• [Work instructions]: Copy every line of text from all the items below without any changes, and leave the pictures out of your answer.

● ● ●

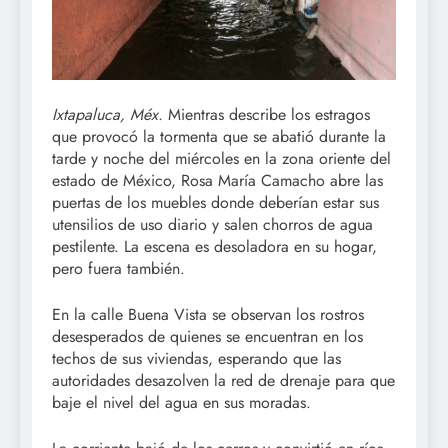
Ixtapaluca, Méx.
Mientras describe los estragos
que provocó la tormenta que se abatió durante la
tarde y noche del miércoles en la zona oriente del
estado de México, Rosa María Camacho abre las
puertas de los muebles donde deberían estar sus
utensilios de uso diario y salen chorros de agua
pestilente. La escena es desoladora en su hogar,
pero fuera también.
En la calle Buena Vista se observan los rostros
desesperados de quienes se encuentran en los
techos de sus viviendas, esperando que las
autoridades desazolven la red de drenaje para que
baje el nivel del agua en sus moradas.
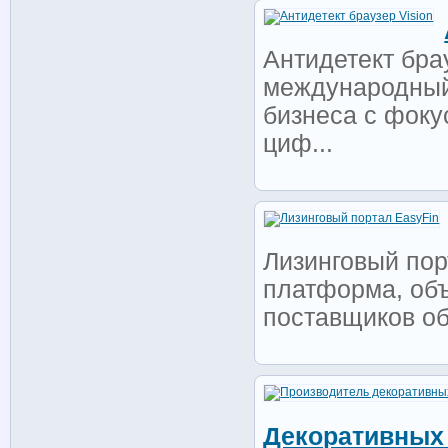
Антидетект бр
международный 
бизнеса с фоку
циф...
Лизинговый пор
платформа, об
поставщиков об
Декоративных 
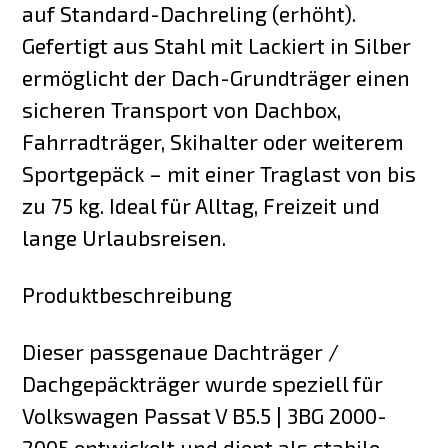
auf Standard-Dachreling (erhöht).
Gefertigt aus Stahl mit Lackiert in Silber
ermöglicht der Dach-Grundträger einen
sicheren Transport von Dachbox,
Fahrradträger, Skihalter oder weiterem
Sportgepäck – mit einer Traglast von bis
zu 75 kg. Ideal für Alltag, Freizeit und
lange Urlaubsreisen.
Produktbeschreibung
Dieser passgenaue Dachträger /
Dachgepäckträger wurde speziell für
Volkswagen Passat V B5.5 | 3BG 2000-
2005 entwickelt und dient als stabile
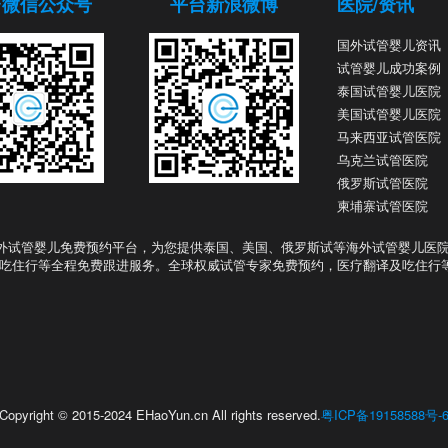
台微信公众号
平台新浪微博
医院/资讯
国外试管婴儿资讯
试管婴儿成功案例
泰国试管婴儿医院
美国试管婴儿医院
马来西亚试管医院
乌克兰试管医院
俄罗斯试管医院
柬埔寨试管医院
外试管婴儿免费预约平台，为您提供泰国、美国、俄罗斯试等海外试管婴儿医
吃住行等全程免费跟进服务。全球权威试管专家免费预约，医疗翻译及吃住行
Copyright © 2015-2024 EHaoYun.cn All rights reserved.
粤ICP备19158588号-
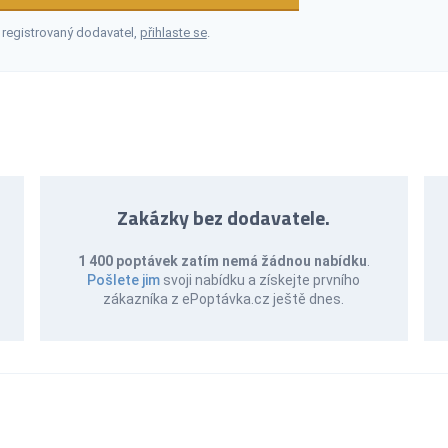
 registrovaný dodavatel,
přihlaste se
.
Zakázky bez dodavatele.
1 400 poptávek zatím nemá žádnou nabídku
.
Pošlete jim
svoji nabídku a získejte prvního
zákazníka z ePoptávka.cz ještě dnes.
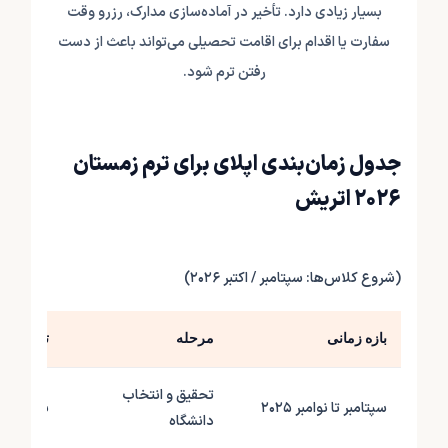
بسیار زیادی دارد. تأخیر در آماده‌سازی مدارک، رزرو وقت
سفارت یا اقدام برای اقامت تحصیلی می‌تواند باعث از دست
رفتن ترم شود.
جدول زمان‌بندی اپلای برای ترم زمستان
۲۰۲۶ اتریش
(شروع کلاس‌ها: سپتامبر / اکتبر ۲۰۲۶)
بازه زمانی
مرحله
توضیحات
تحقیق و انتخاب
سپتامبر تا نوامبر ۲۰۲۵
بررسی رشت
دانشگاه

● ● ●

• [Response for this exercise]:
Ixtapaluca, Méx.
Mientras describe los estragos
que provocó la tormenta que se abatió durante la
tarde y noche del miércoles en la zona oriente del
estado de México, Rosa María Camacho abre las
puertas de los muebles donde deberían estar sus
utensilios de uso diario y salen chorros de agua
pestilente. La escena es desoladora en su hogar,
pero fuera también.
En la calle Buena Vista se observan los rostros
desesperados de quienes se encuentran en los
techos de sus viviendas, esperando que las
autoridades desazolven la red de drenaje para que
baje el nivel del agua en sus moradas.
Антидетект бр
международный 
бизнеса с фоку
циф...
Лизинговый пор
платформа, об
поставщиков об
Декоративных 
auf Standard-Dachreling (erhöht).
Gefertigt aus Stahl mit Lackiert in Silber
ermöglicht der Dach-Grundträger einen
sicheren Transport von Dachbox,
Fahrradträger, Skihalter oder weiterem
Sportgepäck – mit einer Traglast von bis
zu 75 kg. Ideal für Alltag, Freizeit und
lange Urlaubsreisen.
Produktbeschreibung
Dieser passgenaue Dachträger /
Dachgepäckträger wurde speziell für
Volkswagen Passat V B5.5 | 3BG 2000-
2005 entwickelt und dient als stabile
台微信公众号
平台新浪微博
医院/资讯
国外试管婴儿资讯
试管婴儿成功案例
泰国试管婴儿医院
美国试管婴儿医院
马来西亚试管医院
乌克兰试管医院
俄罗斯试管医院
柬埔寨试管医院
外试管婴儿免费预约平台，为您提供泰国、美国、俄罗斯试等海外试管婴儿医
吃住行等全程免费跟进服务。全球权威试管专家免费预约，医疗翻译及吃住行
Copyright © 2015-2024 EHaoYun.cn All rights reserved.
粤ICP备19158588号-
 registrovaný dodavatel,
přihlaste se
.
Zakázky bez dodavatele.
1 400 poptávek zatím nemá žádnou nabídku
.
Pošlete jim
svoji nabídku a získejte prvního
zákazníka z ePoptávka.cz ještě dnes.
بسیار زیادی دارد. تأخیر در آماده‌سازی مدارک، رزرو وقت
سفارت یا اقدام برای اقامت تحصیلی می‌تواند باعث از دست
رفتن ترم شود.
جدول زمان‌بندی اپلای برای ترم زمستان
۲۰۲۶ اتریش
(شروع کلاس‌ها: سپتامبر / اکتبر ۲۰۲۶)
بازه زمانی
مرحله
توضیحات
تحقیق و انتخاب
سپتامبر تا نوامبر ۲۰۲۵
بررسی رشت
دانشگاه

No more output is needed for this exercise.